- **Exercise inputs**:
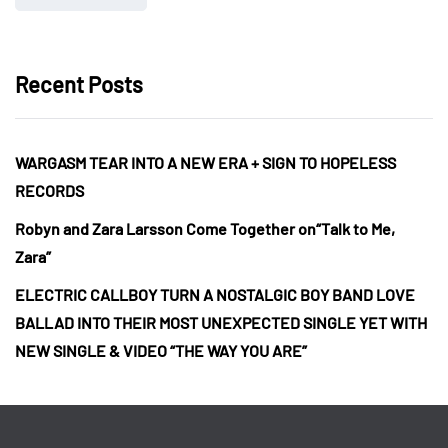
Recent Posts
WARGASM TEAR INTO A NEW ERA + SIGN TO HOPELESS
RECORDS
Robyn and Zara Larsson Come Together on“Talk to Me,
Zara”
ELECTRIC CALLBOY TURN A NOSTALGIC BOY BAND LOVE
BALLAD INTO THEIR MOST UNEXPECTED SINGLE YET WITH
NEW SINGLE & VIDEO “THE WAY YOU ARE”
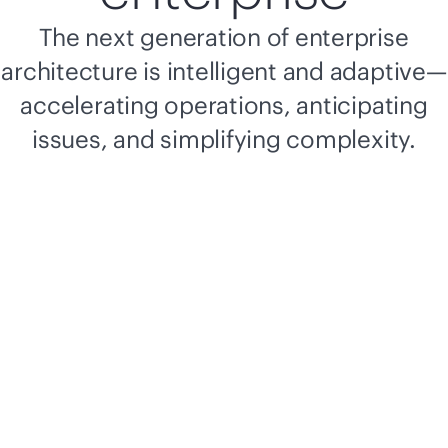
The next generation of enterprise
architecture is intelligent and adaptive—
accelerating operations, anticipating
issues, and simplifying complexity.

* * *

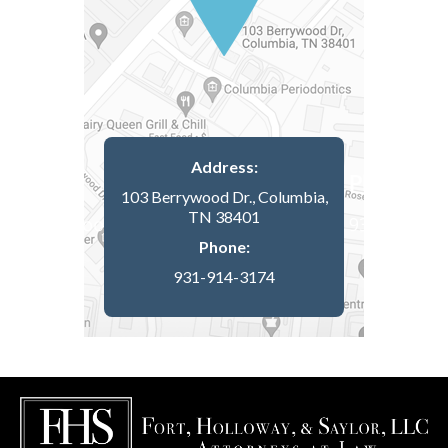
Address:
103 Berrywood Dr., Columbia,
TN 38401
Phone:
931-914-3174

- **What to work on**: What lines in the records above include the string "INTO"? Copy each one.

- **Response box**:
WARGASM TEAR INTO A NEW ERA + SIGN TO HOPELESS
BALLAD INTO THEIR MOST UNEXPECTED SINGLE YET WITH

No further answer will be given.